Dalam perjalanan waktu, kita akan dihadapkan pada suatu tugas yang harus kita emban. Ada di antara kita yang mungkin akan menjadi kerktor, pembantu dekan, dosen biasa dan sebagainya. Seandainya kita mendapat jabatan tinggi atau pun tidak, apa yang harus kita lakukan?
Bapa, ibu, saudara-saudari yang terkasih dalam Kristus.., Injil hari ini dengan jelas mengajarkan apa yang harus kita lakukan. Berada di puncak sebuah gunung yang tinggi sungguh menjanjikan sebuah kenikmatan tersendiri. Walaupun dengan susah payah untuk mencapainya, kita tetap berusaha untuk mencapai puncak gunung itu. Keletihan akan sirna apabila kita telah mencapai puncak. Dari ketinggian, kita dapat melihat keindahan alam yang terhampar luas di bawah sana. Keindahan terbentuk akibat percampuran aneka warna dan bentuk. Semuanya berpadu dalam satu keindahan yang menakjubkan.
Pengalaman puncak dapat membuat orang tidak mau turun lagi. Hal ini disebabkan karena keindahan, ketenangan dan kesejukan, dibrikan di sana tanpa batas. Di puncak orang akan jauh dari segala kegelisahan. Akan tetapi, mau tidak mau kita harus turun lagi. Kita tidak bisah tinggal tetap di atas. Walaupu demikian, pengalaman indah yang singkat itu cukup memberikan kekuatan kepada kita untuk turun dari gunung dan melanjutkan perjalanan hidup di lembah kehidupan.
Yesus menyatakan kemuliaan-Nya di atas gunung. Para murid yang menyertai Dia menyaksikan hal itu dan mereka diliputi sukacita. Pengalaman yang indah itu, membuat mereka enggan untuk turun, sebab mereka ingin mengalami itu selamanya. Tetapi, awan segera meliputi mereka, suatu tanda bahwa belum waktunya bagi mereka untuk menikmati hal itu selamanya.

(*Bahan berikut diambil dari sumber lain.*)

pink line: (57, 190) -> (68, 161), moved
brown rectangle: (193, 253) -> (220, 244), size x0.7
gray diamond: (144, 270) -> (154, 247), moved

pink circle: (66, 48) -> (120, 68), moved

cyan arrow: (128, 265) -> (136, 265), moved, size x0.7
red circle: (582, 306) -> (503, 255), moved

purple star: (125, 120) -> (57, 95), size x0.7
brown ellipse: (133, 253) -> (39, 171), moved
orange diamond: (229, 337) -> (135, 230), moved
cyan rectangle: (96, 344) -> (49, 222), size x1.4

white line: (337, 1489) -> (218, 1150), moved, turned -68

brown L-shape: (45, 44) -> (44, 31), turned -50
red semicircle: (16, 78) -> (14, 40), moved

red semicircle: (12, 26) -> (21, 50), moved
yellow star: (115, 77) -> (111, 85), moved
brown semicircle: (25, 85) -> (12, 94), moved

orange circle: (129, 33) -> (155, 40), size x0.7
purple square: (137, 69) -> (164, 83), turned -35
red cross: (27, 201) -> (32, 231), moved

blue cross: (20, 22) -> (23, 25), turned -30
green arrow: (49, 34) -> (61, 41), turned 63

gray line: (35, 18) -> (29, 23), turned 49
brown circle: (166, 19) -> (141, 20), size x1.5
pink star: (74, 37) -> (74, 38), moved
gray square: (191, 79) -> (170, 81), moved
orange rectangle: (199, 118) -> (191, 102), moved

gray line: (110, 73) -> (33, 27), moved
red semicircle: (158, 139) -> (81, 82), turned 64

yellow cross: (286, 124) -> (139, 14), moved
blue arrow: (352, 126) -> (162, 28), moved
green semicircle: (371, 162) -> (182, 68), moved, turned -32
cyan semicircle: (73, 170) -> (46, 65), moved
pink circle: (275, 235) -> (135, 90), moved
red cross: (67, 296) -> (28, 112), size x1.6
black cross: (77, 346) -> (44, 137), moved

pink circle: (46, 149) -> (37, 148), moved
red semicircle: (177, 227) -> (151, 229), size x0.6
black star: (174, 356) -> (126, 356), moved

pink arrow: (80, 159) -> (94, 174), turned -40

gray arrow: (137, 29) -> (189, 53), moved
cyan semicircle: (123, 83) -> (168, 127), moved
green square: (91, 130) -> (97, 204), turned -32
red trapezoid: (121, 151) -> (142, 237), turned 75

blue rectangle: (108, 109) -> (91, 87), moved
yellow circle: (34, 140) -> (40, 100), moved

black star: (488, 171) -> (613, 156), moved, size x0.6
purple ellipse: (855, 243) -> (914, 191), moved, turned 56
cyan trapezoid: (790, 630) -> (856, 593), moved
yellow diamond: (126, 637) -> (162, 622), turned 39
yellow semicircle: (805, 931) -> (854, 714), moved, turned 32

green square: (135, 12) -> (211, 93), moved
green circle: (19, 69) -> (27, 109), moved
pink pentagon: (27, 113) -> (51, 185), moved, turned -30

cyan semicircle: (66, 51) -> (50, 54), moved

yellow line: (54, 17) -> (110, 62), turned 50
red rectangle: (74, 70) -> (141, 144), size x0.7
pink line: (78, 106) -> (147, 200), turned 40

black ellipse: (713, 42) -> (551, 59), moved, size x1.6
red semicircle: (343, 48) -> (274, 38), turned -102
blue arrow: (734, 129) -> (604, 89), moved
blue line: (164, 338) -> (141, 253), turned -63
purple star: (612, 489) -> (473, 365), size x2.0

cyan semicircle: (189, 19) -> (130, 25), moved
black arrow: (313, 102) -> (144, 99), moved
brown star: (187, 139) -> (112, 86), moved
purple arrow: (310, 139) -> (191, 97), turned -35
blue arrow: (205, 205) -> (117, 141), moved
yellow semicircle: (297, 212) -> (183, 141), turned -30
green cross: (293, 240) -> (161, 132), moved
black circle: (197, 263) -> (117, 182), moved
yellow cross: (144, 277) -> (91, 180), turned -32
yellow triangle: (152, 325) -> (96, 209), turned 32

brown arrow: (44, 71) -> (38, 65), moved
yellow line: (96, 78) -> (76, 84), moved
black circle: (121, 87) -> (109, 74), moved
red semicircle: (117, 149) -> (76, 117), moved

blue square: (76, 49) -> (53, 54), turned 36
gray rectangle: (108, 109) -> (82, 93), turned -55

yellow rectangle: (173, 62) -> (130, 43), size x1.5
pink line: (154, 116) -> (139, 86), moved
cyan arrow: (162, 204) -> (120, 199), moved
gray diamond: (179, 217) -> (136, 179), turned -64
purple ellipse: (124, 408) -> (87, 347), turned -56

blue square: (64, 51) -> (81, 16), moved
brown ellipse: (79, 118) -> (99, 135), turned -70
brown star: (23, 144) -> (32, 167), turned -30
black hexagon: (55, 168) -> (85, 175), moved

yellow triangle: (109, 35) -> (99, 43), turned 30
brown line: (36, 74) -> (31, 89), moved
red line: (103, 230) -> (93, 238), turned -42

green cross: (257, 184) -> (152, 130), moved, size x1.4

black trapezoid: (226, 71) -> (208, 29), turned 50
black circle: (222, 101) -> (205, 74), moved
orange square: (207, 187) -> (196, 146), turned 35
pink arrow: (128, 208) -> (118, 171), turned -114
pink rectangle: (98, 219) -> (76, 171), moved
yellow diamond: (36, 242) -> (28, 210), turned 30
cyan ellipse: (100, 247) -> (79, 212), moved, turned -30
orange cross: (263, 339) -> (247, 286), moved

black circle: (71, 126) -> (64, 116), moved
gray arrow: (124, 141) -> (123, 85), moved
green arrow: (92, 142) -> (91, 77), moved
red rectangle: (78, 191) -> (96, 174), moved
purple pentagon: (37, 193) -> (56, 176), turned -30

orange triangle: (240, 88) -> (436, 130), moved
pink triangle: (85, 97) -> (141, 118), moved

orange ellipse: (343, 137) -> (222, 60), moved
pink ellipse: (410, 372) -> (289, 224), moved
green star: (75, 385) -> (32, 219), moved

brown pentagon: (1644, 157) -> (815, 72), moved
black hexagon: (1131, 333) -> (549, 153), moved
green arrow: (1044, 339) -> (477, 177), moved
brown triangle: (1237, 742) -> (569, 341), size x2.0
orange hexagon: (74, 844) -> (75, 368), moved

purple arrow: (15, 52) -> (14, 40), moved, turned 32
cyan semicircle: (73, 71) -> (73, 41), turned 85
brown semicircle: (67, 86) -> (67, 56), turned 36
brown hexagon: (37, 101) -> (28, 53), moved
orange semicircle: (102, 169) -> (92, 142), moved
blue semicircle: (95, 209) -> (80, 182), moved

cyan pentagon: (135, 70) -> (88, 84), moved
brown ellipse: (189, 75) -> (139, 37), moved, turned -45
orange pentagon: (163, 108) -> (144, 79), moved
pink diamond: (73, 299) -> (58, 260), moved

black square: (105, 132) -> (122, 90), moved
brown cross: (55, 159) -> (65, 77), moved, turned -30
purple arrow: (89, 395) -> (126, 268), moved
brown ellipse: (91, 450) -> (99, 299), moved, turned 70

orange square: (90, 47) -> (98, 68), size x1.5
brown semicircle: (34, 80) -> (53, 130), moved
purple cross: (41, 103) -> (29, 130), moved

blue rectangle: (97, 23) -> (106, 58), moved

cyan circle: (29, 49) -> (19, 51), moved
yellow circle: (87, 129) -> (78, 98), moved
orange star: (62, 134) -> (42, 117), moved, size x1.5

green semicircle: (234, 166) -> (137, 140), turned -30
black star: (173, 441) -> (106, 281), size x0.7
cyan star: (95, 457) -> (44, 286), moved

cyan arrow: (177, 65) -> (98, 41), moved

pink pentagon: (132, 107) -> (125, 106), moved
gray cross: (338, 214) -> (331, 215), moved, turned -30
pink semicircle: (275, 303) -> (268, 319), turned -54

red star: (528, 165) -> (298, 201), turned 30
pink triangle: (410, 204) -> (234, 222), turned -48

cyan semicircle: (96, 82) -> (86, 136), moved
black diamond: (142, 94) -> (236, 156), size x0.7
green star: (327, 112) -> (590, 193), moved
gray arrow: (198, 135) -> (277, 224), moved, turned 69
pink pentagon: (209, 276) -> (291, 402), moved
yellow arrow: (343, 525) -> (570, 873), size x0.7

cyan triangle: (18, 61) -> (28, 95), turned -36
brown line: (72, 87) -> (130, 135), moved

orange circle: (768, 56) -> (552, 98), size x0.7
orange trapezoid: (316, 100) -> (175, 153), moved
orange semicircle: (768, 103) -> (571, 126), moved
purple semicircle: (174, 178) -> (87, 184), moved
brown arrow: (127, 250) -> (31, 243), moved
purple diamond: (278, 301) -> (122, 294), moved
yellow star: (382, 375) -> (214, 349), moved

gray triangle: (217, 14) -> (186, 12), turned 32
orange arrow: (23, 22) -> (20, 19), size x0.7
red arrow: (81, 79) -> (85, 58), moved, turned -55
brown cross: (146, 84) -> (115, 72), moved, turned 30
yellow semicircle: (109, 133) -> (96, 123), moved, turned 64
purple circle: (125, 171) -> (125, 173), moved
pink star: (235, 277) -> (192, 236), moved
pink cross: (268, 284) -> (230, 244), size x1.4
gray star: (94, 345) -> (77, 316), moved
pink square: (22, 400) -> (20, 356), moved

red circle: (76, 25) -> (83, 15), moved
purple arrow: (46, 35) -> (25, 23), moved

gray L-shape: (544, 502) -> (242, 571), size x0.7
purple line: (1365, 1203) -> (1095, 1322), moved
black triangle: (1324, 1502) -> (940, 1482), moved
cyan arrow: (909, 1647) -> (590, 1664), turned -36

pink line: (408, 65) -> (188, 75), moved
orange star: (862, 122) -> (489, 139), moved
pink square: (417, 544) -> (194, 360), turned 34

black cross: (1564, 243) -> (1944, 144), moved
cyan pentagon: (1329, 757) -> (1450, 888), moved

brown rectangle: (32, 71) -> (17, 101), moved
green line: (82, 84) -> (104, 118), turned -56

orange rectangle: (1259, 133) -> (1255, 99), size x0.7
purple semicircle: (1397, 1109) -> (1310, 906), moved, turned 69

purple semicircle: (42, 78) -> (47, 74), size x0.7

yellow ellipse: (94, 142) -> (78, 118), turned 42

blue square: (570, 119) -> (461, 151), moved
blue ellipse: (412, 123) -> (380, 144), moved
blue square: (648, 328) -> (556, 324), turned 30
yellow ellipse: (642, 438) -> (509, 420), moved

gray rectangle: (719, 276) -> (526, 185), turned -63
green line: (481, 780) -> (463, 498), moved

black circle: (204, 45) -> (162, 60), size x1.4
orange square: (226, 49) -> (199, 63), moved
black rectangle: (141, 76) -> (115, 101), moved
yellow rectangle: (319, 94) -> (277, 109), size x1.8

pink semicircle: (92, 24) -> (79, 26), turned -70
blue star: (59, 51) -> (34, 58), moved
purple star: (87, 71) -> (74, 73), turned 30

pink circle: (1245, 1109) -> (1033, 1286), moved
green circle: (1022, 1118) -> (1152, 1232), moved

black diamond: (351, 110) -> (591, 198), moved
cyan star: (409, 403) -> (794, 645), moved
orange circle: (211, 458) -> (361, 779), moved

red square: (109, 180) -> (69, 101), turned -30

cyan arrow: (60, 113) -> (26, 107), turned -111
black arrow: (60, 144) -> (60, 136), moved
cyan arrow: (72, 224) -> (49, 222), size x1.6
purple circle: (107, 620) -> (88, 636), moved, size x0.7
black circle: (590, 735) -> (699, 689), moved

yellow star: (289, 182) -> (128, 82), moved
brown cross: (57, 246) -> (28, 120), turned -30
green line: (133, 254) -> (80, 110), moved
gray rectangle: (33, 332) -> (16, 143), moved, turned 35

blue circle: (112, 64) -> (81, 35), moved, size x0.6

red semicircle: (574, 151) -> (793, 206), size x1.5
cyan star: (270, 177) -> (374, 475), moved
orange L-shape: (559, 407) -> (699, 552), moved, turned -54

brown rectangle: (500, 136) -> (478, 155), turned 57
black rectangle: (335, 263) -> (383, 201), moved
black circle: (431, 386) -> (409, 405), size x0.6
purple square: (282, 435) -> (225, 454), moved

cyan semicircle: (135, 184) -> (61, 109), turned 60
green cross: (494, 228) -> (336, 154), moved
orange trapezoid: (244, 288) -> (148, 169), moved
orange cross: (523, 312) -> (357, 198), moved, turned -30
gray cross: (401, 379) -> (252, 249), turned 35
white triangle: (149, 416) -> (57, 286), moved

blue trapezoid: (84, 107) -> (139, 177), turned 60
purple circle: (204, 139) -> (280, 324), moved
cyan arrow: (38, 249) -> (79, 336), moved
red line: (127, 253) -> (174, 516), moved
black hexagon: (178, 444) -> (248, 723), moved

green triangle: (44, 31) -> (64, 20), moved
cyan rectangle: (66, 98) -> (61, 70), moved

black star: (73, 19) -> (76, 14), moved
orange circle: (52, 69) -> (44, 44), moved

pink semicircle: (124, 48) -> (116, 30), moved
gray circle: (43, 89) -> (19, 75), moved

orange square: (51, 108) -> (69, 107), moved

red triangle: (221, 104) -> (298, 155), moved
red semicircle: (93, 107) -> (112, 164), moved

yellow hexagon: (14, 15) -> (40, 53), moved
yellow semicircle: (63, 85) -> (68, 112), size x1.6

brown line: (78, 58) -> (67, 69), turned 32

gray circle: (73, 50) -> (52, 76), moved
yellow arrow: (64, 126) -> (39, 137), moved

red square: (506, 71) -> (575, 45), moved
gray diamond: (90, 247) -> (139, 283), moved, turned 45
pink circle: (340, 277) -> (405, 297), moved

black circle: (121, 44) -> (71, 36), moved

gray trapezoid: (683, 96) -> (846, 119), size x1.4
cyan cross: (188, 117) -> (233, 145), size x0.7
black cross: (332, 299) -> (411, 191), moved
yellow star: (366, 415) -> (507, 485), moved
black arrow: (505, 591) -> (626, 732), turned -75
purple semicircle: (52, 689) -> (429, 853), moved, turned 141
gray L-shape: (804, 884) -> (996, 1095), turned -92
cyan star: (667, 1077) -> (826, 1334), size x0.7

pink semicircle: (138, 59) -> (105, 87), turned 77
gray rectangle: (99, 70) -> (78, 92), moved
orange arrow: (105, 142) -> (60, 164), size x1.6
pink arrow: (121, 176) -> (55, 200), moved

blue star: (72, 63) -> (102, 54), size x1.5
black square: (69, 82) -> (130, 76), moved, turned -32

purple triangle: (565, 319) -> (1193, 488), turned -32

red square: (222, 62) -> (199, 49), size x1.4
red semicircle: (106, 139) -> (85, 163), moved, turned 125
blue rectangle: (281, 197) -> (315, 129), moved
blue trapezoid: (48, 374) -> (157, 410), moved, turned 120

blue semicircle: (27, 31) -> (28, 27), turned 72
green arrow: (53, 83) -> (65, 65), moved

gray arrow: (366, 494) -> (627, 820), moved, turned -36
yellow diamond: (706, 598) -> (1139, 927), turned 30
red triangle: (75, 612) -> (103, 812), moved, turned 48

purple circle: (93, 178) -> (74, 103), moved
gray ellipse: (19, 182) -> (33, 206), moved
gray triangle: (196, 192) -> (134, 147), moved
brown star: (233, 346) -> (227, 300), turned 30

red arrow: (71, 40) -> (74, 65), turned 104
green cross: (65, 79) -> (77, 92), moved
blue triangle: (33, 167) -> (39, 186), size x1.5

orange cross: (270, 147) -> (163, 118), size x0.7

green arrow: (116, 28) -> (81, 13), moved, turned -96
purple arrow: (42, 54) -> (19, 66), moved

Pengalaman itu merupakan suatu gambaraan akan kemuliaan Yesus yang sebenarnya setelah ia ditinggikan di kayu salib di puncak bulit Golgota. Para murid harus segera turun. Dari ketinggian kembali ke lembah, tempat mereka hidup sehari-hari. Bermodalakan pengalam bersama Yesus, para murid harus bersaksi bahwa Allah juga akan meninggikan setiap orang yang berkenan kepada-Nya.
Semoga momen hari ini merupakan langkah awal bagi kita untuk mendaki gunung Tuhan lewat kerja sama, saling membantu, dan saling bergandengan tangan; untuk terus berjuang membagun perguruan kita ini ke arah yang lebih baik. Sebagaimana dikatakan oleh St. Frasiskus Asisi…, “Mari kita mulai lagi, sebab sampai saat ini kita belum berbuat apa-apa”. Semoga… AMIN.